It's true that naming things is one of the two (or three) hardest problems in computer science, but with "server" they seemed to have gone out of their way to make it worse. Here's my attempt to clear the fog.

SERVER: A process that waits and takes requests, like a server at a restaurant. Or perhaps more like an old-time rich people banquet where servers literally sat waiting nearby, ready to jump in and respond.

REQUEST HANDLER (also called SERVER sometimes): A separate function, thread, or process that gets called to handle to request received by the server. In the restaurant example, the cooks in the kitchen are request handlers.

CLIENT-SERVER MODEL (also CLIENT-SERVER ARCHITECTURE): The setup where one process (the client) sends requests to another (the server), which fulfills the request and sends a response back to the client. When you sit down at a table in a restaurant and place your order, you are the client in a client-server model.

SERVER HOST (often called SERVER, for short): The computer where the server process runs. It can sit in your broom closet, under your desk, or in a data center in Virginia. In the restaurant metaphor the server host is the restaurant itself.

SERVERLESS ARCHITECTURE: Contrary to its name, serverless architectures involve plenty of servers and server host, but they are all hidden behind tools and teams that manage them.
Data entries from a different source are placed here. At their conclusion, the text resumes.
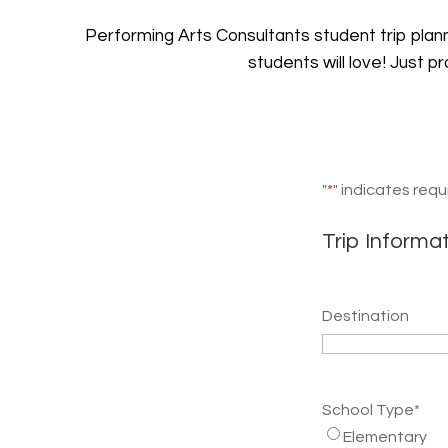
Performing Arts Consultants student trip pla
students will love! Just p
"
*
" indicates requ
Trip Informa
Destination
School Type
*
Elementary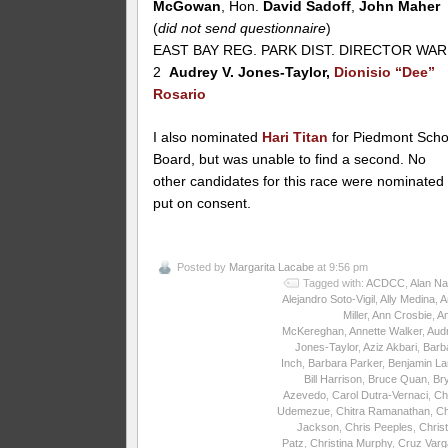
McGowan
, Hon.
David Sadoff
,
John Maher
(
did not send questionnaire
)
EAST BAY REG. PARK DIST. DIRECTOR WA
2
Audrey V. Jones-Taylor,
Dionisio “Dee”
Rosario
I also nominated
Hari Titan
for Piedmont Scho
Board, but was unable to find a second. No
other candidates for this race were nominated
put on consent.
Posted by
Margarita Lacabe
at 9:56 pm
Tagged with:
ACDCC
,
Alan Na
Alejandro Soto-Vigil
,
Ally Medina
,
A
Miller
,
Ann Crosbie
,
A
McKereghan
,
Annette Walker
,
Aud
Jones-Taylor
,
Aziz Akbari
,
Barb
Inch
,
Barbara Parker
,
Benjamin La
Bill Harrison
,
Bruce Quan
,
Br
Azevedo
,
Carol Dutra-Vernaci
,
Ch
Udemezue
,
Chitra Ramanathan
,
Ch
Jackson
,
Chris Peeples
,
Christ
Patz
,
Christina Murphy
,
Cruz Varg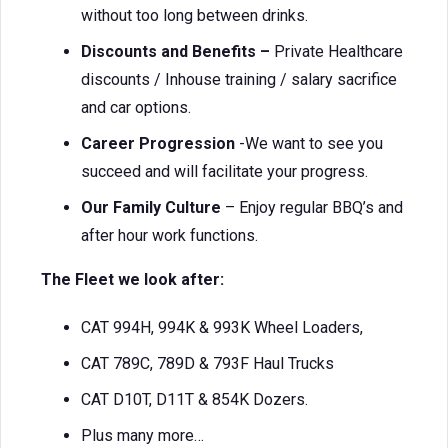
without too long between drinks.
Discounts and Benefits –
Private Healthcare
discounts / Inhouse training / salary sacrifice
and car options.
Career Progression
-We want to see you
succeed and will facilitate your progress.
Our Family Culture
– Enjoy regular BBQ’s and
after hour work functions.
The Fleet we look after:
CAT 994H, 994K & 993K Wheel Loaders,
CAT 789C, 789D & 793F Haul Trucks
CAT D10T, D11T & 854K Dozers.
Plus many more…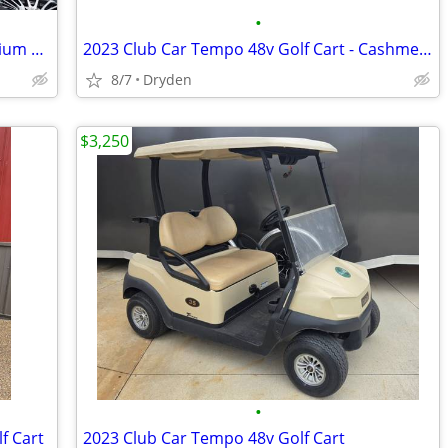
•
Club Car Precedent / Tempo OEM Premium Seat Cushions
2023 Club Car Tempo 48v Golf Cart - Cashmere
8/7
Dryden
$3,250
•
f Cart
2023 Club Car Tempo 48v Golf Cart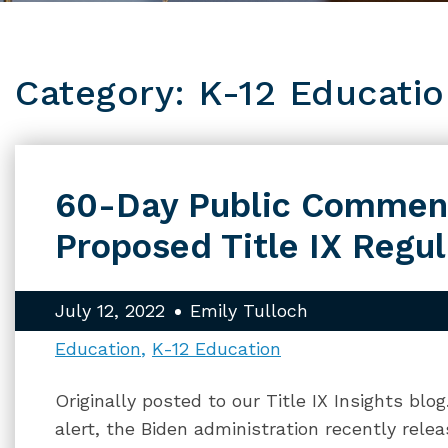
Category: K-12 Educati
60-Day Public Comment
Proposed Title IX Regul
July 12, 2022
Emily Tulloch
Education
K-12 Education
Originally posted to our Title IX Insights blo
alert, the Biden administration recently relea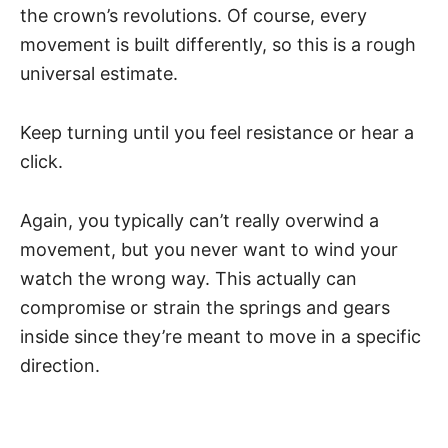
the crown’s revolutions. Of course, every
movement is built differently, so this is a rough
universal estimate.
Keep turning until you feel resistance or hear a
click.
Again, you typically can’t really overwind a
movement, but you never want to wind your
watch the wrong way. This actually can
compromise or strain the springs and gears
inside since they’re meant to move in a specific
direction.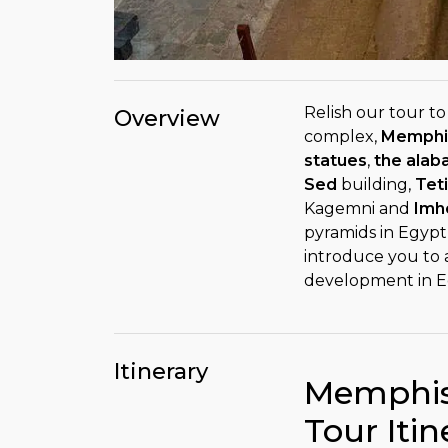
Relish our tour t
Overview
complex,
Memphi
statues
,
the alab
Sed
building,
Tet
Kagemni and
Imh
pyramids in Egypt
introduce you to
development in E
Itinerary
Memphis
Tour Itin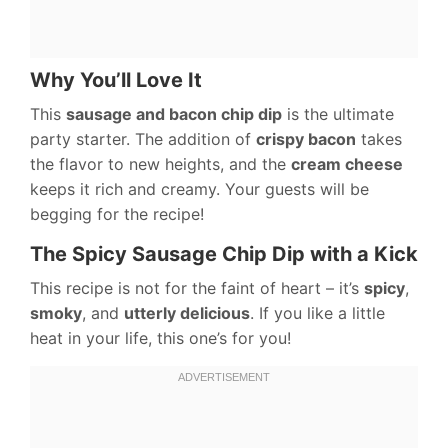
Why You’ll Love It
This
sausage and bacon chip dip
is the ultimate
party starter. The addition of
crispy bacon
takes
the flavor to new heights, and the
cream cheese
keeps it rich and creamy. Your guests will be
begging for the recipe!
The Spicy Sausage Chip Dip with a Kick
This recipe is not for the faint of heart – it’s
spicy
,
smoky
, and
utterly delicious
. If you like a little
heat in your life, this one’s for you!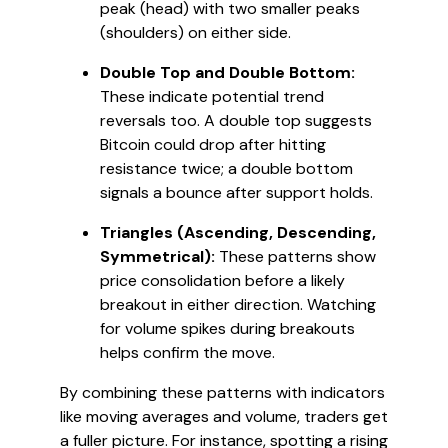
peak (head) with two smaller peaks
(shoulders) on either side.
Double Top and Double Bottom:
These indicate potential trend
reversals too. A double top suggests
Bitcoin could drop after hitting
resistance twice; a double bottom
signals a bounce after support holds.
Triangles (Ascending, Descending,
Symmetrical):
These patterns show
price consolidation before a likely
breakout in either direction. Watching
for volume spikes during breakouts
helps confirm the move.
By combining these patterns with indicators
like moving averages and volume, traders get
a fuller picture. For instance, spotting a rising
To stretch the restaurant analogy even further, a serverless architecture would be like placing a catering order for a thousand sandwiches through a form, which is then picked up by a catering supervisor who places several smaller orders with individual restaurants for a few dozen sandwiches each. The servers still exist, the server handlers still exist, the server hosts still exist, you just don't have to worry about any of them (in theory).
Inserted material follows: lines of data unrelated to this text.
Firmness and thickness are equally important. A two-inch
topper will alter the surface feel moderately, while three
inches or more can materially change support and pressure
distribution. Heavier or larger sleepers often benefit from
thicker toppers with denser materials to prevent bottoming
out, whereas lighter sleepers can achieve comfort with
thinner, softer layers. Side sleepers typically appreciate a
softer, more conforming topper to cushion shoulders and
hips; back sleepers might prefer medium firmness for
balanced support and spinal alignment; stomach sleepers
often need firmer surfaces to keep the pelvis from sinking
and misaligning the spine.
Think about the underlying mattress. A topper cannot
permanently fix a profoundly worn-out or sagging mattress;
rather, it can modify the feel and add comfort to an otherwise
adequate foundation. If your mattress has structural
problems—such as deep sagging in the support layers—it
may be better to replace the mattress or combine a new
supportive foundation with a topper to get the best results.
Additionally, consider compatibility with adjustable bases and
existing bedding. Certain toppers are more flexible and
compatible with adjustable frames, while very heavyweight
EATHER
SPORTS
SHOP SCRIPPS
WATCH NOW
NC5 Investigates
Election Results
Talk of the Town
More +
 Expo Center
PROTOCOL: The format of the communication used to place requests and interpret responses from the server. In a restaurant, protocol includes whether you order at the counter or the table, whether you pay at the beginning or the end of the meal, and what language you speak to order. There are a handful of common protocols, including HTTP (hypertext transfer protocol) for web servers, FTP (file transfer protocol) for file servers, and SMTP (Simple Mail Transfer Protocol) for mail servers, and many others used for very specific functions or systems.